At Tuesday’s meeting, the board approved a recommendation that they be eligible for severance if their contract is non-renewed following the academic program review process.

Rob Alsop, vice president for strategic initiatives, presented a report on non-academic transformation. He said academic service units and libraries are going through an administrative review and that in the coming weeks more non-administrative reviews will take place.

The goal is to have those reviews done by Oct. 31, to present to the board in November. 

“Again, we’ve done a lot of administrative review and work over the past several years,” Alsop said. “We’re going to look again, just to make sure that we’re operating in an efficient manner and bring those results back to the Board of Governors.”

He also informed the board that Cris DeBord, vice president of Talent and Culture, announced his plan to retire later this year. His position will be eliminated and the entire unit will be reorganized.

“One of the things that we’ve heard from faculty is ‘Do you have too many senior administrators?’ Or are there opportunities to reorganize in a way from a cost savings perspective?” Alsop said. “Because it’s one thing to reduce frontline workers, but it’s another thing to talk about senior administration. You need to walk the walk and talk to talk at all levels.”

Provost Maryanne Reed announced the review of WVU’s Beckley and Keyser campuses will begin January, as well as a review of WVU Extension. 

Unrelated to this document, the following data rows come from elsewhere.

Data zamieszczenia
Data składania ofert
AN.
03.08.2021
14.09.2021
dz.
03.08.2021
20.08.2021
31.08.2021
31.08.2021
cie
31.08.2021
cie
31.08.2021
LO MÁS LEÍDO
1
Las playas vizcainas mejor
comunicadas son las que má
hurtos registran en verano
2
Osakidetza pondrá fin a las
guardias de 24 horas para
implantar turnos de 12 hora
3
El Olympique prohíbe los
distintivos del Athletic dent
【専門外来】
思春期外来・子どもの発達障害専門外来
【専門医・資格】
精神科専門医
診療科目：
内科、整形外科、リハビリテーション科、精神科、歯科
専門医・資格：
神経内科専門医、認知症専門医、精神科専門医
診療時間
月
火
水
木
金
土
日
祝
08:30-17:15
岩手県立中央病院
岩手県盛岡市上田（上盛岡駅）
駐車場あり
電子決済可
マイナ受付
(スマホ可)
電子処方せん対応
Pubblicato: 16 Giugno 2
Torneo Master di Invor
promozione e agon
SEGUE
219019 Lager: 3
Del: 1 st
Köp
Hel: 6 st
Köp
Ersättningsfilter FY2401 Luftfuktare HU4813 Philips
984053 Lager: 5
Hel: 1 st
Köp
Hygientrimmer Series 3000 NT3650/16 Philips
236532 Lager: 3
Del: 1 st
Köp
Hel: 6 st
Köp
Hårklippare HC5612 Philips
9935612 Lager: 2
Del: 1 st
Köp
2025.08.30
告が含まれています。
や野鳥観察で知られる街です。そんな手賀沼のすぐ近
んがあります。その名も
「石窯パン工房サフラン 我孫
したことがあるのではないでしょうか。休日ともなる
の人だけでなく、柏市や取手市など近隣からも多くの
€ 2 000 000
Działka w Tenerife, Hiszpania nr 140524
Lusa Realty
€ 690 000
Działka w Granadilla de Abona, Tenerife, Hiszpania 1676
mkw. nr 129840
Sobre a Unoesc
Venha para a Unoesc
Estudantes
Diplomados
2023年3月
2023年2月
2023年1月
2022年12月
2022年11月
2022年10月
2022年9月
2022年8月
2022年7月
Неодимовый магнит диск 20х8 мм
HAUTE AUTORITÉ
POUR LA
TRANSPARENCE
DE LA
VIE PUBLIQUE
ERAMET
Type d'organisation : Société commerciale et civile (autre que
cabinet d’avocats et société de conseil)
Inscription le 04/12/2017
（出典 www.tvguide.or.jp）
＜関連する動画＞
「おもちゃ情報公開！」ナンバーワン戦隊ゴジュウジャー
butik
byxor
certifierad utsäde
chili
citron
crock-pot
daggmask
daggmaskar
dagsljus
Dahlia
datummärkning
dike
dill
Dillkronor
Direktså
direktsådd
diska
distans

“We want to get through this fall and accomplish the work that we need to do on the main campus and then we will look to begin that work at our other campuses,“ she said.

The board’s final action was to approve the creation of a new unit composed of the Davis College of Agriculture, Natural Resources and Design and WVU Extension. This follows similar consolidations of the College of Creative Arts with the Reed College of Media, as well as the creation of the College of Applied Human Sciences from the merging of the College of Education and Human Services and the College of Physical Activity and Sports Sciences.